Der Deamon läuft noch nicht (obwohl ich es auch mal mit gestartetem Deamon getestet habe).

Ich benutze GNOME könnte es sein das irgendetwas von dort den Zugriff blockiert immerhin hat GNOME ja so ne

Art Plug and Play bei USB Geräten, also müssen die auch ständig überwacht werden, oder ?
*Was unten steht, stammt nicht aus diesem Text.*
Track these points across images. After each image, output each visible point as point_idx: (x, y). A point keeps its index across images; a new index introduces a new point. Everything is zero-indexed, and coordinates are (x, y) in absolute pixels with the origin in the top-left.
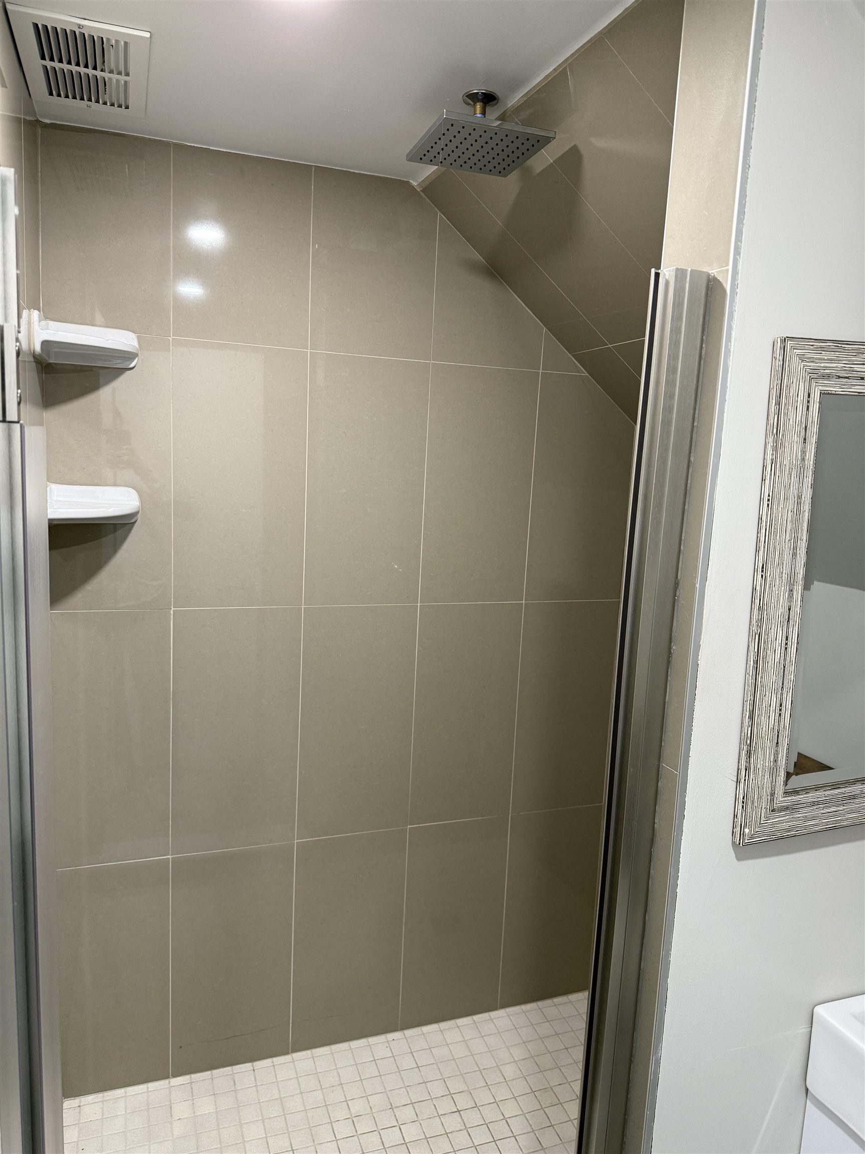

Wäre nett wenn mir jemand dort nochmal einen kleinen Tipp oder sogar die Lösung verraten könnte.

----------

## floe-de

Bump

Ich würde wirklich gerne die Fernbedienung beutzten...  :Wink: 

----------

## Anarcho

Hm,

solche Probleme hatte ich nicht. Aber ich würde mir mal die Datei /etc/conf.d/lircd anschauen ob dort das richtige device eingetragen ist bzw. dort mal die devices ändern und dann den lircd daemo neustarten. Der muss auf jedenfall an sein für irrecord.

----------

## floe-de

So nach ewigen Tagen habe ich doch noch etwas Zeit gefunden, mich wieder der Fernbedienung zu widmen

und ich habe festgestellt, dass ich noch den Kernel ATI USB Treiber geladen hatte und dieser den Lirc Treiber

blockierte.

Nach einem rmmod und einem erneuten irrecord /etc/lircd.conf konnte ich dann meine Fernbedienung

belegen und die .lircrc in meinem Heimatverzeichnis mit Werten füllen.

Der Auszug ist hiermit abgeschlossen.